Bed 9: 38-year-old lady with very late stage AIDS, and a host of opportunistic infections. Pneumonia, oral thrush, skin rashes, diarrhoea. HIV is a cruel cruel thing. It’s a hard thing to be in the same room as so much suffering sometimes. And to top it all off, she is a Congolese refugee here with no family left. Feeling: Impotent despair.
The ward staff are reluctant to give personal care – unlike the UK where nurses will feed and wash and dress patients (unless you read the Mail, in which case we are paid merely to starve and neglect them) here that aspect of care is left to a spouse or adolescent child. Unless there isn’t one.
It takes me a few days to work out that this woman has no one to care for her, and although she is initially feebly mobile, a week later the staff need constant prompting to help her turn or use the toilet. One day we heat a bucket of water and move her onto a stretcher and I encourage two of them to help me bed bath her. It’s clearly an uncomfortable experience for us all; the male staff awkward and ungentle, the lady sweat soaked, naked and barely conscious, but in obvious distress at her emaciated frame being moved around. Her old blanket smells musty and sour and we toss it outside to be washed.

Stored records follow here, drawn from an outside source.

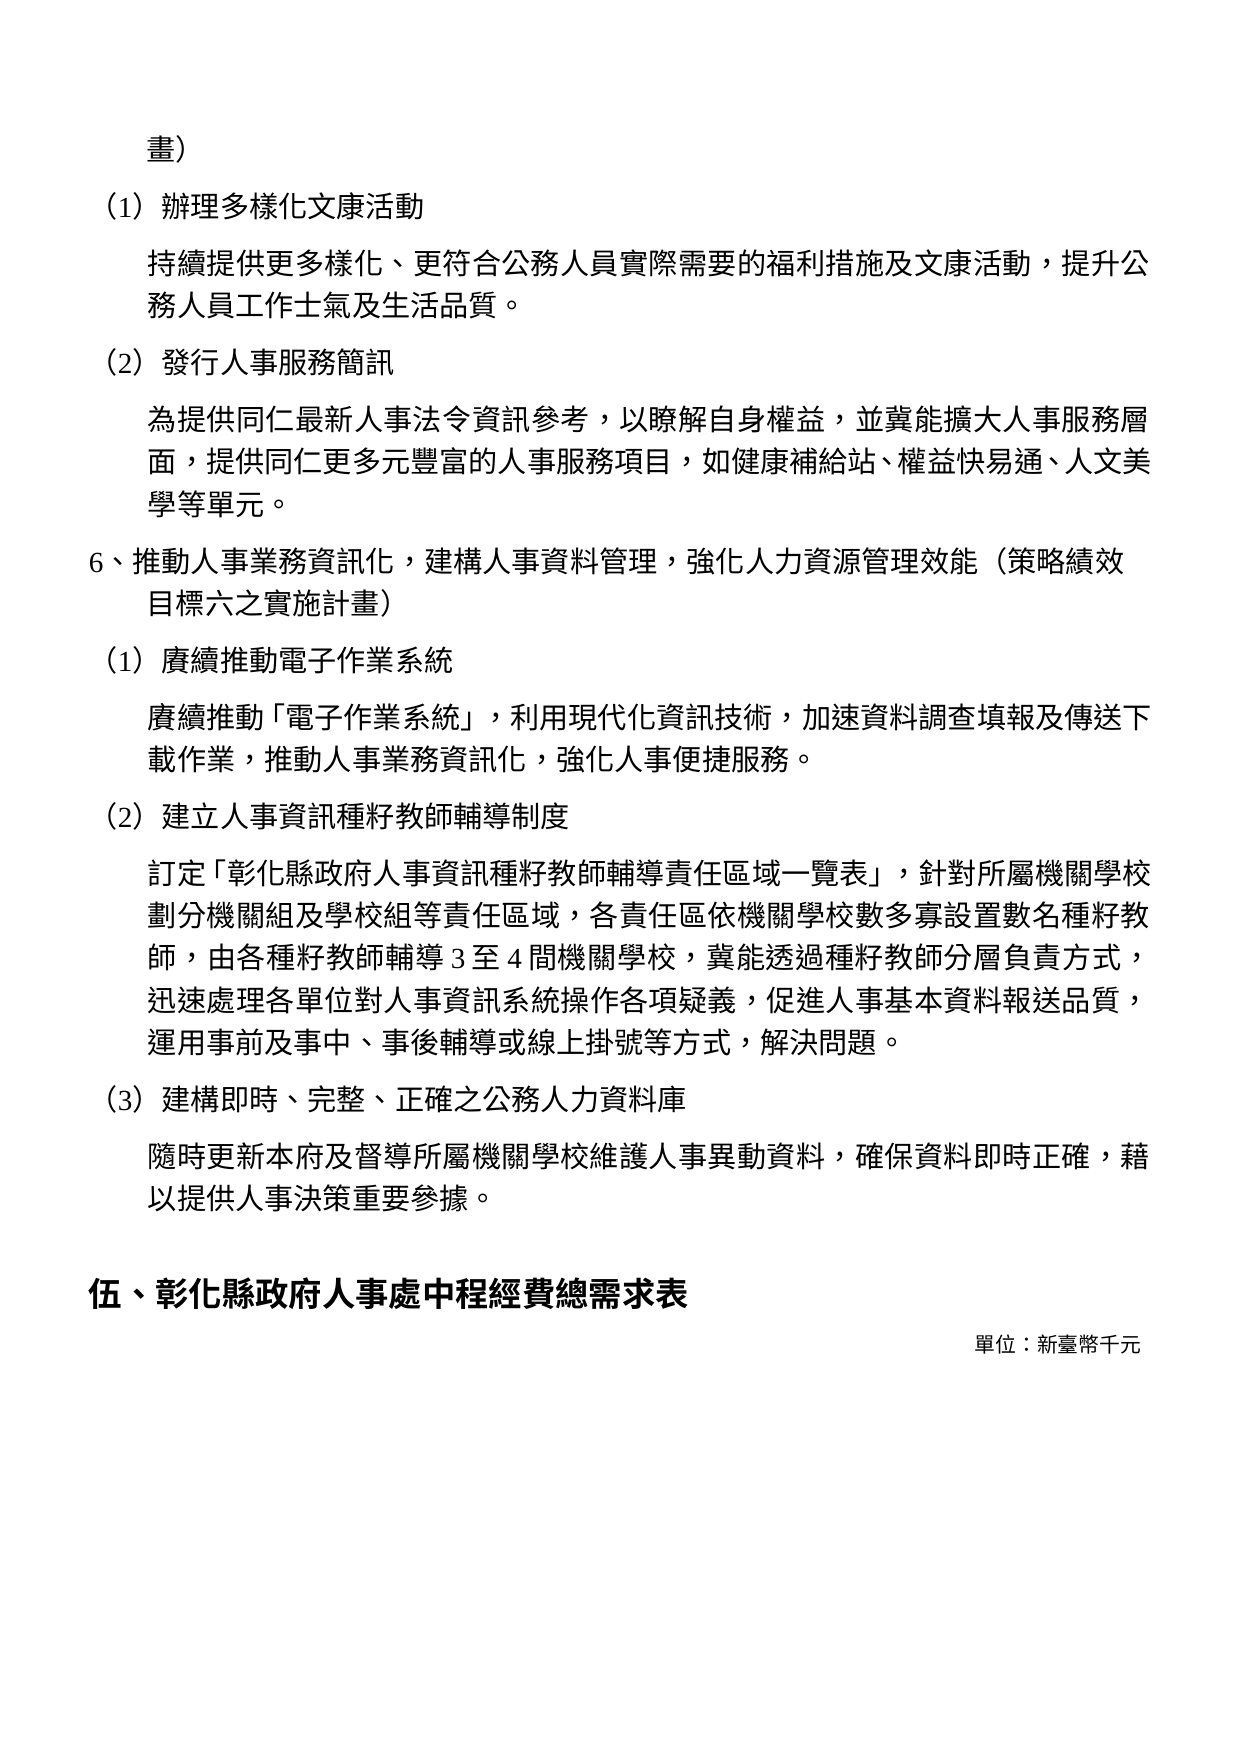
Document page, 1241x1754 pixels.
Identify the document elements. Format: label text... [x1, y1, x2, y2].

list 建立人事資訊種籽教師輔導制度 [88, 793, 1152, 836]
text 訂定「彰化縣政府人事資訊種籽教師輔導責任區域一覽表」，針對所屬機關學校劃分機關組及學校組等責任區域，各責任區依機關學校數多寡設置數名種籽教師，由各種籽教師輔導3至4間機關學校，冀能透過種籽教師分層負責方式，迅速處理各單位對人事資訊系統操作各項疑義，促進人事基本資料報送品質，運用事前及事中、事後輔導或線上掛號等方式，解決問題。 [148, 850, 1152, 1062]
text 賡續推動「電子作業系統」，利用現代化資訊技術，加速資料調查填報及傳送下載作業，推動人事業務資訊化，強化人事便捷服務。 [148, 694, 1152, 779]
list 發行人事服務簡訊 [88, 340, 1152, 382]
text 隨時更新本府及督導所屬機關學校維護人事異動資料，確保資料即時正確，藉以提供人事決策重要參據。 [148, 1133, 1152, 1218]
text 持續提供更多樣化、更符合公務人員實際需要的福利措施及文康活動，提升公務人員工作士氣及生活品質。 [148, 241, 1152, 325]
list 推動人事業務資訊化，建構人事資料管理，強化人力資源管理效能（策略績效目標六之實施計畫） [88, 538, 1152, 623]
text 單位：新臺幣千元 [974, 1328, 1152, 1359]
list 賡續推動電子作業系統 [88, 637, 1152, 680]
text 伍、彰化縣政府人事處中程經費總需求表 [88, 1268, 1152, 1316]
list 加強人事服務，增進員工福利，提升團隊工作士氣（策略績效目標五之實施計畫） [88, 127, 1152, 169]
text 為提供同仁最新人事法令資訊參考，以瞭解自身權益，並冀能擴大人事服務層面，提供同仁更多元豐富的人事服務項目，如健康補給站、權益快易通、人文美學等單元。 [148, 397, 1152, 524]
list 建構即時、完整、正確之公務人力資料庫 [88, 1076, 1152, 1119]
list 辦理多樣化文康活動 [88, 184, 1152, 226]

I hate how little I can do. In the absence of any clean clothes for her I guiltlessly pinch an old bed sheet and discarded t-shirt from the expat house and we are all relieved when she is clean, dry and covered back on her bed, and settles into a seeming deep sleep.
She dies that night.
Mixed in with pity and sadness is anger - anger at the conflicts in this country and the neighbouring ones that killed her husband and children – maybe not with bullets, but with displacement and disease. A sort of hopelessness too – which I imagine a lot of people feel in the face of the many headed monster that is final ravages of AIDS, and for which as yet we can only offer a stay of execution from. But also something like relief – relief that she is without pain, at peace, and no longer suffering the indignity of severe illness alone in a country where family is often the only comfort and security that you have.
Another woman died halfway across the world this week. Maya Angelou was a celebrated author, poet and civil rights activist, but grew up poor and marginalized and knew what suffering was. She once penned the words “I have learned that people will forget what you said, people will forget what you did, but people will never forget how you made them feel.”
I can only hope somehow that for this patient, even through all the pain and delirium of the final days, that some comfort and rest permeated those last few hours, after we had washed away the staleness from her frail body.
Shalom ladies. I hope you are both dancing in heaven right now.